Specifically, we used ggplot (v3.4.3) to visualize the projection maps of cell types and niches. Next, we computed the Euclidean distance matrix using the dist function from the Stat (v4.3.1) package and performed hierarchical clustering using the hclust function from the flashClust (1.01-2) package, generating a dendrogram. Finally, we displayed the cell composition in each niche using a bubble plot, allowing us to clearly observe the cell components and characteristics of different niches.
$${R}_{i}=\frac{{C}_{{T}_{i}}}{{\sum }_{j=1}^{M}{C}_{{T}_{j}}}$$
$${N}_{i}=\,{Cluster}(\{{R}_{1},{R}_{1},\ldots ,{R}_{M}\})$$
In the formula, \({C}_{{T}_{i}}\) represents different cell types for the index cell, \({C}_{{T}_{i}}\) represents the number of cells of the surrounding cell, \(M\) represents the total number of cell types, \({\sum }_{j=1}^{M}{C}_{{T}_{j}}\) represents the total number of surrounding cells for the index cell, and \({R}_{i}\) indicates the ratio of cells of type \({T}_{i}\) in the niche of the index cell.
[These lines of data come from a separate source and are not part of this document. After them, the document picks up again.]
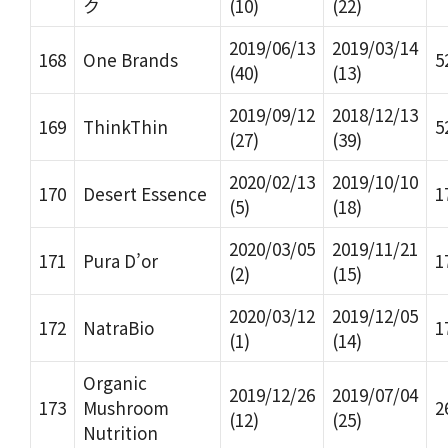
ク
(10)
(22)
2019/06/13
2019/03/14
168
One Brands
5
(40)
(13)
2019/09/12
2018/12/13
169
ThinkThin
5
(27)
(39)
2020/02/13
2019/10/10
170
Desert Essence
1
(5)
(18)
2020/03/05
2019/11/21
171
Pura D’or
1
(2)
(15)
2020/03/12
2019/12/05
172
NatraBio
1
(1)
(14)
Organic
2019/12/26
2019/07/04
173
Mushroom
2
(12)
(25)
Nutrition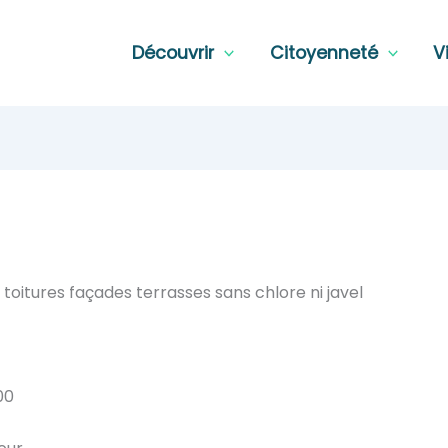
Découvrir
Citoyenneté
V
oitures façades terrasses sans chlore ni javel
00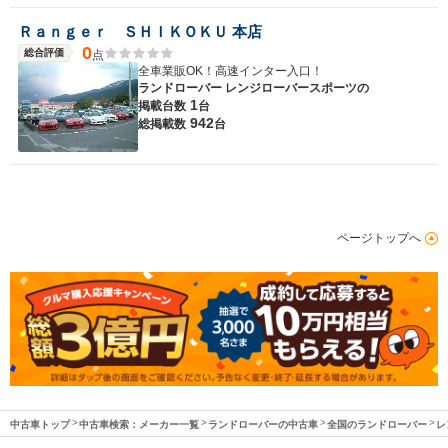
Ｒａｎｇｅｒ ＳＨＩＫＯＫＵ 本店
0
総合評価
点
全車業販OK！高速インター入口！
ランドローバー レンジローバースポーツの
1
掲載台数
台
942
総掲載数
台
ページトップへ
中古車トップ
中古車検索：メーカー一覧
ランドローバーの中古車
全国のランドローバー
レ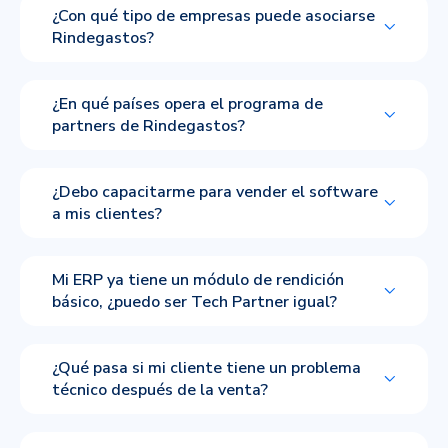
¿Con qué tipo de empresas puede asociarse
Rindegastos?
¿En qué países opera el programa de
partners de Rindegastos?
¿Debo capacitarme para vender el software
a mis clientes?
Mi ERP ya tiene un módulo de rendición
básico, ¿puedo ser Tech Partner igual?
¿Qué pasa si mi cliente tiene un problema
técnico después de la venta?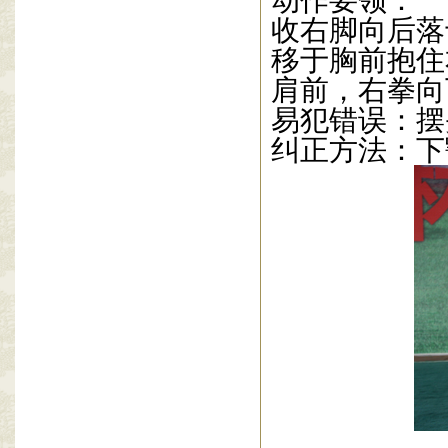
动作要领：
收右脚向后落
移于胸前抱住
肩前，右拳向
易犯错误：摆
纠正方法：下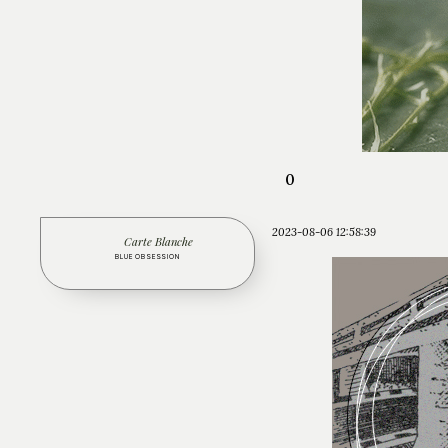
0
2023-08-06 12:58:39
Carte Blanche
BLUE OBSESSION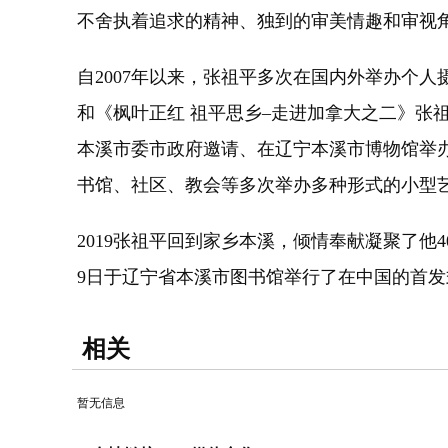
不舍执着追求的精神、独到的审美情趣和审视
自2007年以来，张祖平多次在国内外举办个人
和《枫叶正红 祖平思乡–走进加拿大之二》张祖
本溪市委市政府邀请、在辽宁本溪市博物馆举办
书馆、社区、教会等多次举办多种形式的小型
2019张祖平回到家乡本溪，倾情奉献凝聚了他
9日于辽宁省本溪市图书馆举行了在中国的首发
相关
暂无信息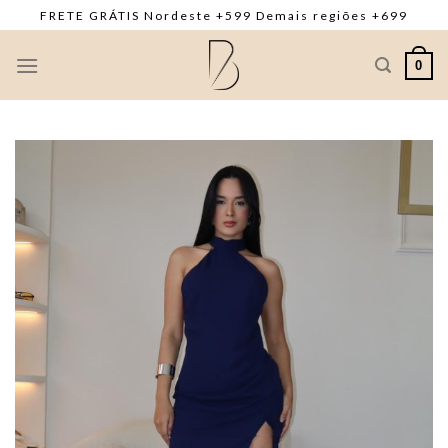
Skip
FRETE GRÁTIS Nordeste +599 Demais regiões +699
to
content
0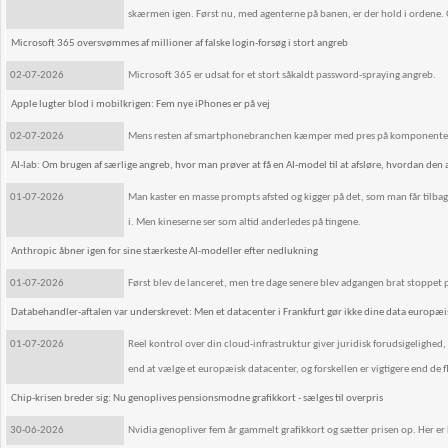
skærmen igen. Først nu, med agenterne på banen, er der hold i ordene. Og 
Microsoft 365 oversvømmes af millioner af falske login-forsøg i stort angreb
02-07-2026
Microsoft 365 er udsat for et stort såkaldt password-spraying angreb.
Apple lugter blod i mobilkrigen: Fem nye iPhones er på vej
02-07-2026
Mens resten af smartphonebranchen kæmper med pres på komponenter 
AI-lab: Om brugen af særlige angreb, hvor man prøver at få en AI-model til at afsløre, hvordan den 
01-07-2026
Man kaster en masse prompts afsted og kigger på det, som man får tilbag
i. Men kineserne ser som altid anderledes på tingene.
Anthropic åbner igen for sine stærkeste AI-modeller efter nedlukning
01-07-2026
Først blev de lanceret, men tre dage senere blev adgangen brat stoppet
Databehandler-aftalen var underskrevet: Men et datacenter i Frankfurt gør ikke dine data europæi
01-07-2026
Reel kontrol over din cloud-infrastruktur giver juridisk forudsigelighed
end at vælge et europæisk datacenter, og forskellen er vigtigere end de f
Chip-krisen breder sig: Nu genoplives pensionsmodne grafikkort - sælges til overpris
30-06-2026
Nvidia genopliver fem år gammelt grafikkort og sætter prisen op. Her er 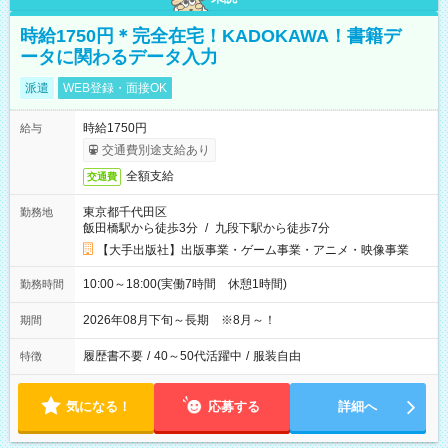
時給1750円＊完全在宅！KADOKAWA！書籍デ
ータに関わるデータ入力
派遣
WEB登録・面接OK
時給1750円
給与
交通費別途支給あり
全額支給
交通費
東京都千代田区
勤務地
飯田橋駅から徒歩3分
/
九段下駅から徒歩7分
【大手出版社】出版事業・ゲーム事業・アニメ・映像事業
10:00～18:00(実働7時間 休憩1時間)
勤務時間
2026年08月下旬～長期 ※8月～！
期間
履歴書不要
/
40～50代活躍中
/
服装自由
特徴
気になる！
応募する
詳細へ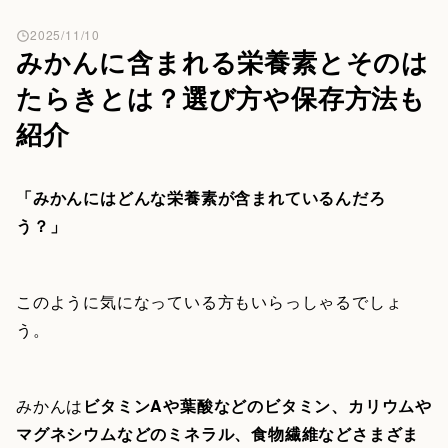
2025/11/10
みかんに含まれる栄養素とそのは
たらきとは？選び方や保存方法も
紹介
「みかんにはどんな栄養素が含まれているんだろ
う？」
このように気になっている方もいらっしゃるでしょ
う。
みかんは
ビタミンAや葉酸などのビタミン、カリウムや
マグネシウムなどのミネラル、食物繊維などさまざま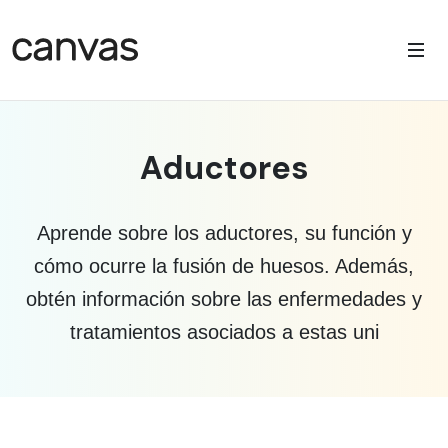
Aductores
Aprende sobre los aductores, su función y
cómo ocurre la fusión de huesos. Además,
obtén información sobre las enfermedades y
tratamientos asociados a estas uni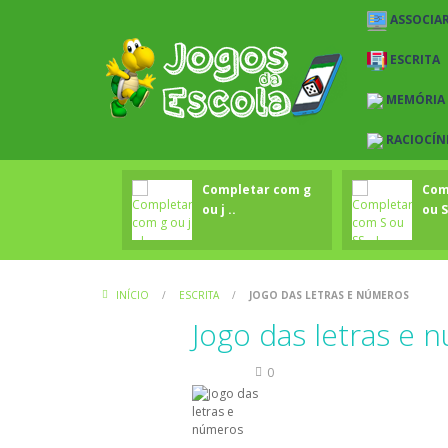
ASSOCIAR
ESCRITA
MEMÓRIA
RACIOCÍN
Completar com g
Com
ou j ..
ou S
INÍCIO
/
ESCRITA
/
JOGO DAS LETRAS E NÚMEROS
Jogo das letras e 
Escrita
0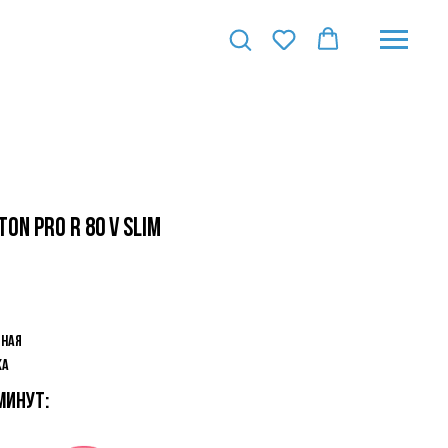
ON PRO R 80 V Slim
тная
ка
минут: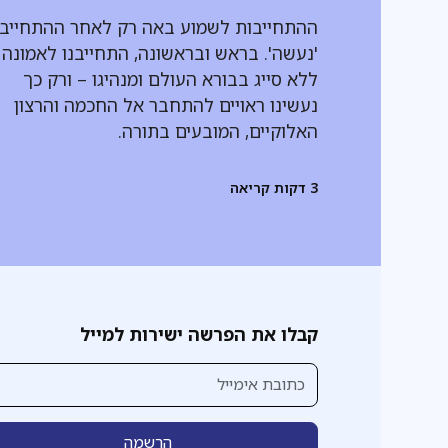
ההתחייבות לשמוע באה רק לאחר ההתחייב
'נעשה'. בראש ובראשונה, התחייבנו לאמונה
ללא סייג בבורא העולם ומנהיגו – ורק כך
נעשינו ראויים להתחבר אל החכמה והרצון
האלוקיים, המובעים בתורה.
3
דקות קריאה
קבלו את הפרשה ישירות למייל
Statistics and plotting of spatial analysis
All statistical plots were generated using ggplot2 (v3.4.3) in the R (v4.3.1) environment. The data were preprocessed and cleaned before plotting. All statistical analyses and tests were completed prior to plotting. Custom themes and settings were applied to the charts. Specific codes and scripts are available to ensure the reproducibility of the results.